Implications of Dataset Heterogeneity on Deep Learning Performance in Medical Image Segmentation
- This thesis is about medical image segmentation using deep learning, with a particular focus on the influence of the training data. The performance of deep learning algorithms is impacted by the training set quality and heterogeneity, here grouped into three categories: technical image quality, reference segmentations and study populations.
Different training strategies are compared for parotid gland segmentation in CT data. All yield robust segmentation results, also in the presence of artifacts, and outperform non-deep learning methods on public data. Typical errors coincide with regions of high inter-observer variability. Training on contours from clinical routine, and on curated contours yield similar accuracy and results.
Bladder, rectum and uterus are segmented in cone-beam CT data, that is noisier and less well-calibrated than CT data. Using CT data for augmenting the anatomical variability is proposed and found to improve the performance. Prior knowledge about the presence of typical artifacts is integrated into the data sampling. Curriculum learning seems promising to increase the robustness to the particular artifact.
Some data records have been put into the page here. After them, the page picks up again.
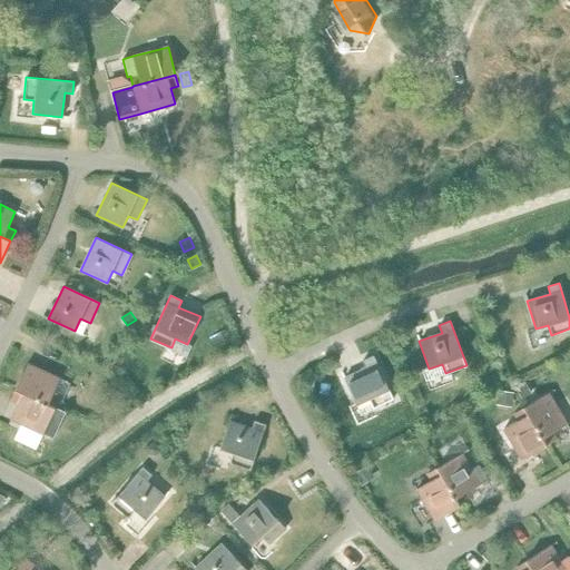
[(401,328),(391,332),(395,342),(404,337),(401,328)]
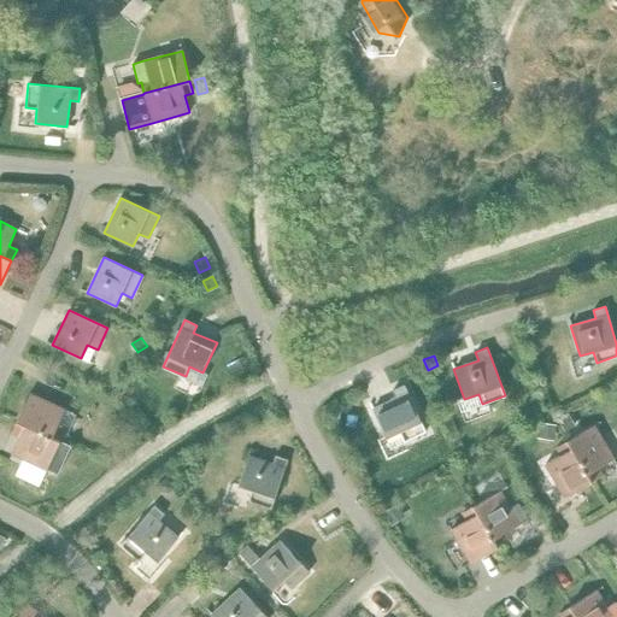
[(395,398),(372,409),(386,438),(399,432),(404,441),(425,432),(404,385),(392,391),(395,398)]
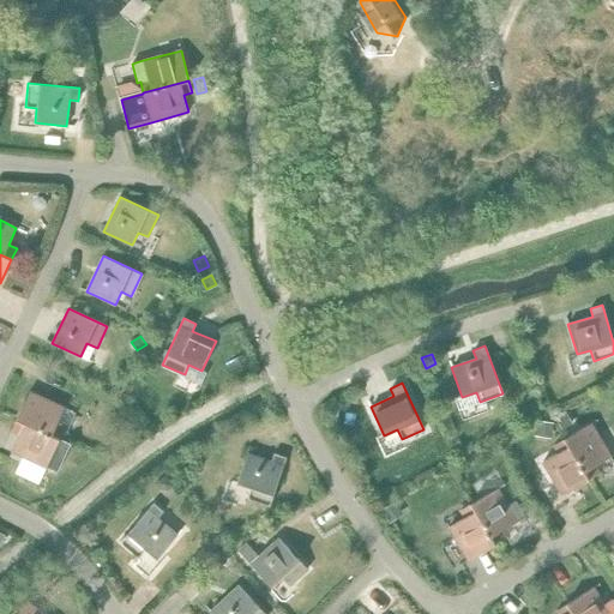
[(17,420),(59,439),(60,439),(65,428),(56,425),(65,408),(29,391),(17,420)]
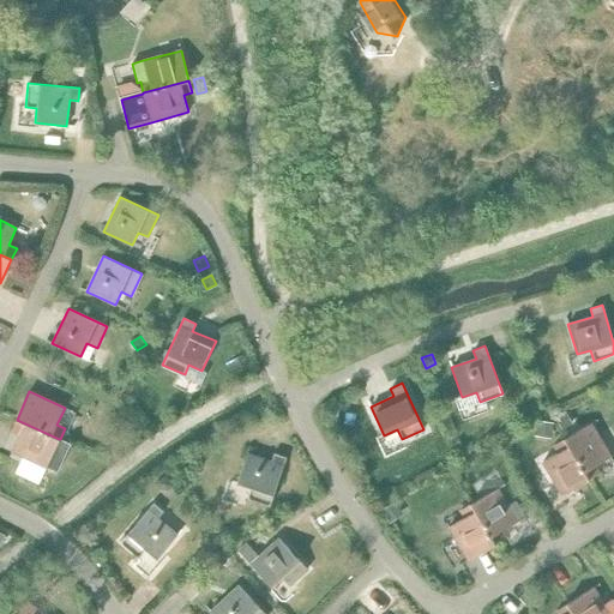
[(341,408),(330,405),(326,420),(337,422),(341,408)]
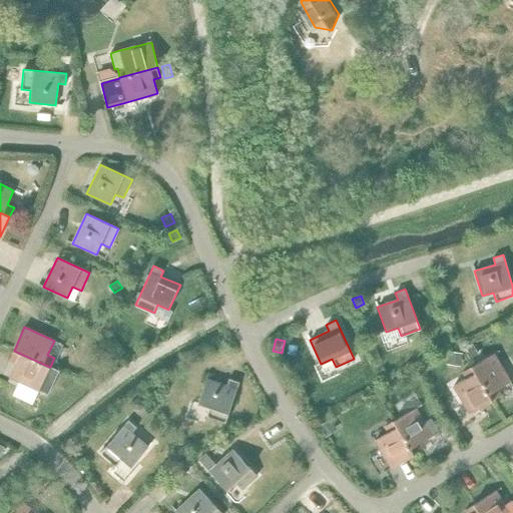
[(50,367),(49,367),(14,351),(9,360),(16,363),(9,377),(48,395),(59,371),(50,367)]
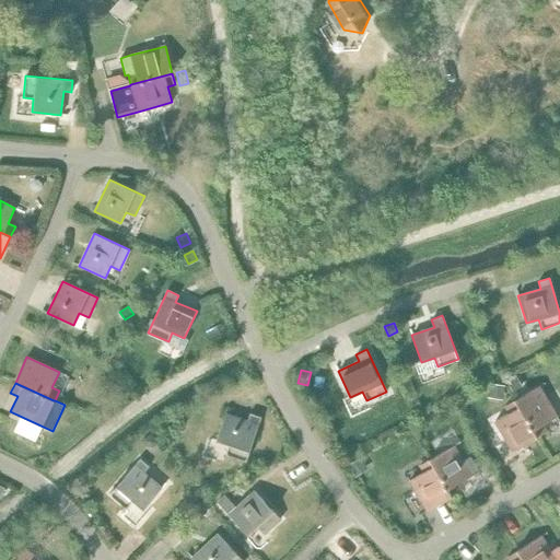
[(539,386),(514,400),(537,438),(547,431),(543,424),(557,417),(539,386)]
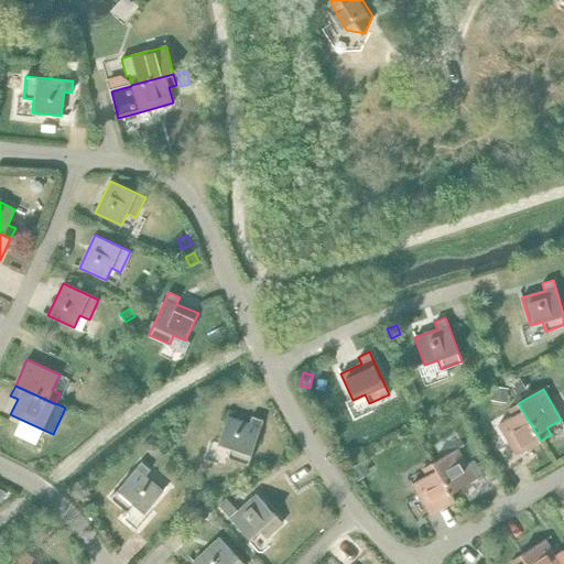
[(541,441),(518,403),(508,409),(512,415),(498,424),(517,455),(541,441)]
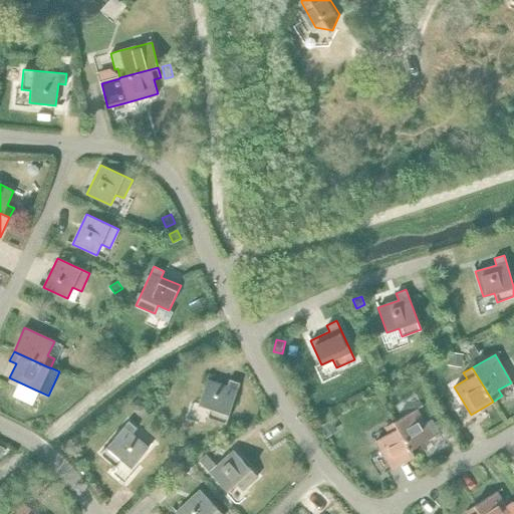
[(207,379),(198,405),(210,408),(207,417),(226,424),(240,382),(229,379),(227,387),(207,379)]
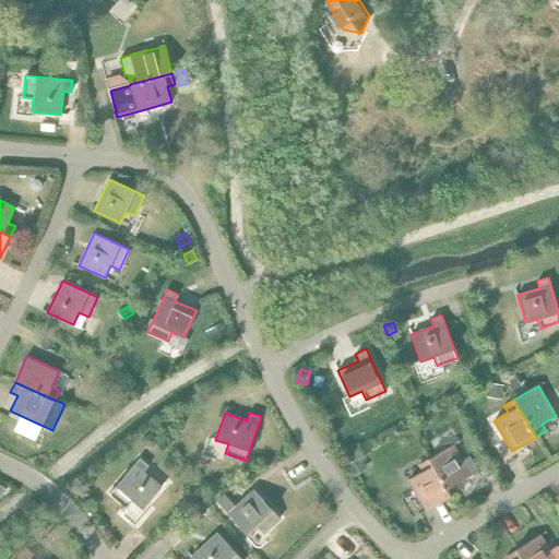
[(429,459),(451,496),(461,490),(456,483),(471,475),(453,444),(429,459)]
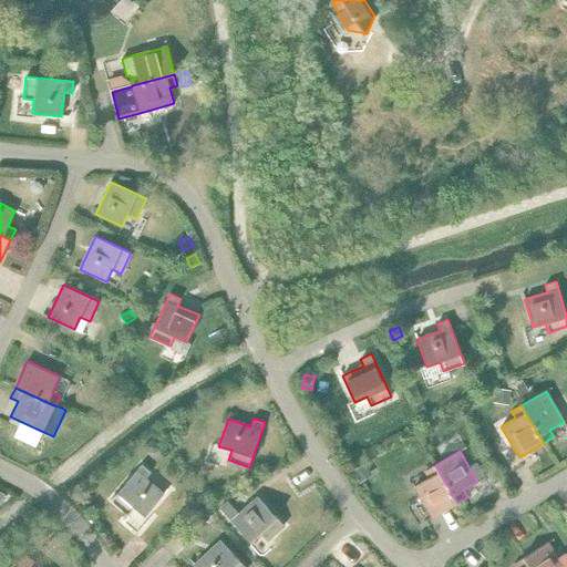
[(142,464),(111,501),(127,515),(134,507),(144,516),(164,494),(145,478),(151,472),(142,464)]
The hippocampus is segmented in CT data. A CT-only approach for generating the training contours could facilitate the data collection, but it is found that MRI-based training contours yield significantly higher performance and lower uncertainty.
White matter hyperintensity lesions are an imaging biomarker linked to stroke and cognitive decline. It is shown that a single neural network can segment these lesions in heterogeneous MRI data with varying image quality and lesion loads, and for a wide range of training set compositions, generated by pooling and systematic sampling. A challenge is the co-occurrence of stroke lesions. An approach that uses stroke segmentations for guiding the sampling, but not for optimizing the training loss, is proposed and found to outperform other sampling approaches with respect to false positive detections.